_Do this_.
Rewrite the lines below, changing "common name" to "vernacular name" wherever it occurs and keeping everything else the same.

_Source material_.
---
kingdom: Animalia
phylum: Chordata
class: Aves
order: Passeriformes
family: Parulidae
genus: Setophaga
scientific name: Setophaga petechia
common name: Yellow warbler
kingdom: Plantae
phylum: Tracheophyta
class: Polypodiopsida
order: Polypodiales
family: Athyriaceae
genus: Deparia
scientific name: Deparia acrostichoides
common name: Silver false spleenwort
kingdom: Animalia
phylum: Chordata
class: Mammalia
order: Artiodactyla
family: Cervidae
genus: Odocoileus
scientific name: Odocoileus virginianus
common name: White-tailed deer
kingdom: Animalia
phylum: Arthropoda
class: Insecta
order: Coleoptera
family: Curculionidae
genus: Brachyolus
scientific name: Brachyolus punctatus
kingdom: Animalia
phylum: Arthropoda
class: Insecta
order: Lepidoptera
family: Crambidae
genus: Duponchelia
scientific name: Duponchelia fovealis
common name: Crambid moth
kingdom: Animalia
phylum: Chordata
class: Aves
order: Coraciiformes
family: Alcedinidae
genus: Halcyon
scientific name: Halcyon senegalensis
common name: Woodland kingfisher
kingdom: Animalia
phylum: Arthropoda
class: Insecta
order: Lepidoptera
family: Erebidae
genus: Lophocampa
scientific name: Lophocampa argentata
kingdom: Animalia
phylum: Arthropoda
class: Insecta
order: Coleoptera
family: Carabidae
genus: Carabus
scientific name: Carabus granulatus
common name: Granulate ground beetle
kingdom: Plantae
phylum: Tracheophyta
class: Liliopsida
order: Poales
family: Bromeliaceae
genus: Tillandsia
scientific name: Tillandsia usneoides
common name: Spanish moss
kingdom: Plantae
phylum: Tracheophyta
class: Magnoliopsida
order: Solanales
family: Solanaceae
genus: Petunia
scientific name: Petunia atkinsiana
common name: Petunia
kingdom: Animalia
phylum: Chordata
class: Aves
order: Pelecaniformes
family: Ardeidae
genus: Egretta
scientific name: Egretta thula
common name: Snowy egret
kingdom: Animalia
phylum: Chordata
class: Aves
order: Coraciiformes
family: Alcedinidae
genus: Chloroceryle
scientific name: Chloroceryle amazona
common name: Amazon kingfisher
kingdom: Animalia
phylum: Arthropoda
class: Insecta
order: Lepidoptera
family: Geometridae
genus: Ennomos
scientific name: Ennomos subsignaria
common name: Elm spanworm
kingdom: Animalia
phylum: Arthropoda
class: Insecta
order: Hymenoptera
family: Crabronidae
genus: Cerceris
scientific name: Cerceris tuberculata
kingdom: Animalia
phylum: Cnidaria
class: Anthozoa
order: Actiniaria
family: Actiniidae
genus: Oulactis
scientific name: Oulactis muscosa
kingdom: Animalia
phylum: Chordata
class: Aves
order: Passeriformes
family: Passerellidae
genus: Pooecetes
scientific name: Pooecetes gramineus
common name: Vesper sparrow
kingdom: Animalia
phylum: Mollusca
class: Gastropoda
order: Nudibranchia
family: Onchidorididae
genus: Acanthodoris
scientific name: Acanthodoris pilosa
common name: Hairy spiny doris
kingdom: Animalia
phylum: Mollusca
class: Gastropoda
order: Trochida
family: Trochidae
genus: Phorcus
---
_Result for this exercise_.
kingdom: Animalia
phylum: Chordata
class: Aves
order: Passeriformes
family: Parulidae
genus: Setophaga
scientific name: Setophaga petechia
vernacular name: Yellow warbler
kingdom: Plantae
phylum: Tracheophyta
class: Polypodiopsida
order: Polypodiales
family: Athyriaceae
genus: Deparia
scientific name: Deparia acrostichoides
vernacular name: Silver false spleenwort
kingdom: Animalia
phylum: Chordata
class: Mammalia
order: Artiodactyla
family: Cervidae
genus: Odocoileus
scientific name: Odocoileus virginianus
vernacular name: White-tailed deer
kingdom: Animalia
phylum: Arthropoda
class: Insecta
order: Coleoptera
family: Curculionidae
genus: Brachyolus
scientific name: Brachyolus punctatus
kingdom: Animalia
phylum: Arthropoda
class: Insecta
order: Lepidoptera
family: Crambidae
genus: Duponchelia
scientific name: Duponchelia fovealis
vernacular name: Crambid moth
kingdom: Animalia
phylum: Chordata
class: Aves
order: Coraciiformes
family: Alcedinidae
genus: Halcyon
scientific name: Halcyon senegalensis
vernacular name: Woodland kingfisher
kingdom: Animalia
phylum: Arthropoda
class: Insecta
order: Lepidoptera
family: Erebidae
genus: Lophocampa
scientific name: Lophocampa argentata
kingdom: Animalia
phylum: Arthropoda
class: Insecta
order: Coleoptera
family: Carabidae
genus: Carabus
scientific name: Carabus granulatus
vernacular name: Granulate ground beetle
kingdom: Plantae
phylum: Tracheophyta
class: Liliopsida
order: Poales
family: Bromeliaceae
genus: Tillandsia
scientific name: Tillandsia usneoides
vernacular name: Spanish moss
kingdom: Plantae
phylum: Tracheophyta
class: Magnoliopsida
order: Solanales
family: Solanaceae
genus: Petunia
scientific name: Petunia atkinsiana
vernacular name: Petunia
kingdom: Animalia
phylum: Chordata
class: Aves
order: Pelecaniformes
family: Ardeidae
genus: Egretta
scientific name: Egretta thula
vernacular name: Snowy egret
kingdom: Animalia
phylum: Chordata
class: Aves
order: Coraciiformes
family: Alcedinidae
genus: Chloroceryle
scientific name: Chloroceryle amazona
vernacular name: Amazon kingfisher
kingdom: Animalia
phylum: Arthropoda
class: Insecta
order: Lepidoptera
family: Geometridae
genus: Ennomos
scientific name: Ennomos subsignaria
vernacular name: Elm spanworm
kingdom: Animalia
phylum: Arthropoda
class: Insecta
order: Hymenoptera
family: Crabronidae
genus: Cerceris
scientific name: Cerceris tuberculata
kingdom: Animalia
phylum: Cnidaria
class: Anthozoa
order: Actiniaria
family: Actiniidae
genus: Oulactis
scientific name: Oulactis muscosa
kingdom: Animalia
phylum: Chordata
class: Aves
order: Passeriformes
family: Passerellidae
genus: Pooecetes
scientific name: Pooecetes gramineus
vernacular name: Vesper sparrow
kingdom: Animalia
phylum: Mollusca
class: Gastropoda
order: Nudibranchia
family: Onchidorididae
genus: Acanthodoris
scientific name: Acanthodoris pilosa
vernacular name: Hairy spiny doris
kingdom: Animalia
phylum: Mollusca
class: Gastropoda
order: Trochida
family: Trochidae
genus: Phorcus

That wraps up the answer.